Task objective → Can you copy the lines below word for word, leaving out the pictures?

Input material →
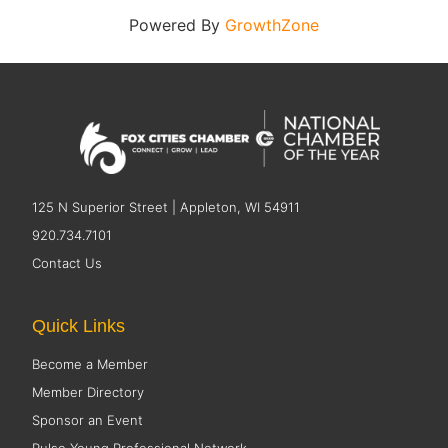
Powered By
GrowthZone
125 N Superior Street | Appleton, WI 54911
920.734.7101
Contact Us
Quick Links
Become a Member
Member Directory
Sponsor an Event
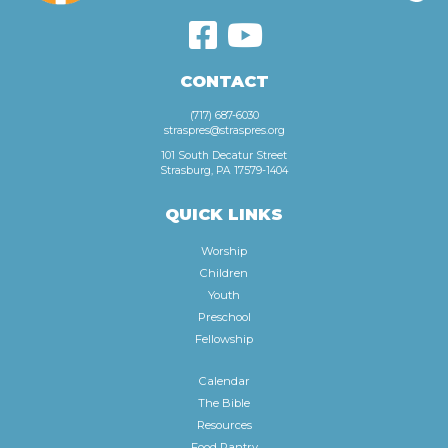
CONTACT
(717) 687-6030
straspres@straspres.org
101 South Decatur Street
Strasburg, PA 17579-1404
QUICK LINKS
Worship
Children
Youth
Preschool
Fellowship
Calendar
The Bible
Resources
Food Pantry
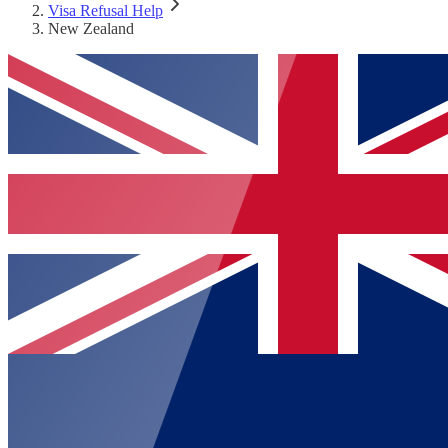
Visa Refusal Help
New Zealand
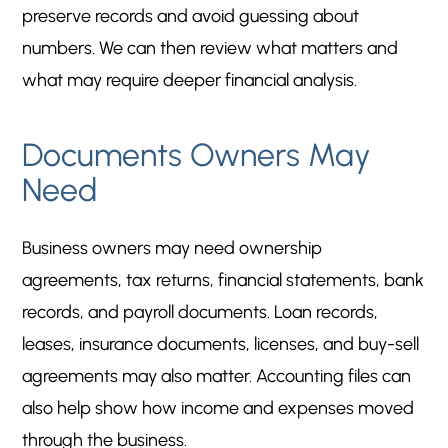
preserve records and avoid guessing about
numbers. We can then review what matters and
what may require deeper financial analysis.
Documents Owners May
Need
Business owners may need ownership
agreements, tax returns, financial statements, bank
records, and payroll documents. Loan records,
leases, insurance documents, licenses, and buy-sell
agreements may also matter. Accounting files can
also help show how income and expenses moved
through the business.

Reply →
Powered By
GrowthZone
125 N Superior Street | Appleton, WI 54911
920.734.7101
Contact Us
Quick Links
Become a Member
Member Directory
Sponsor an Event
CONTACT
(717) 687-6030
straspres@straspres.org
101 South Decatur Street
Strasburg, PA 17579-1404
QUICK LINKS
Worship
Children
Youth
Preschool
Fellowship
Calendar
The Bible
Resources
Food Pantry
Visa Refusal Help
New Zealand
preserve records and avoid guessing about
numbers. We can then review what matters and
what may require deeper financial analysis.
Documents Owners May
Need
Business owners may need ownership
agreements, tax returns, financial statements, bank
records, and payroll documents. Loan records,
leases, insurance documents, licenses, and buy-sell
agreements may also matter. Accounting files can
also help show how income and expenses moved
through the business.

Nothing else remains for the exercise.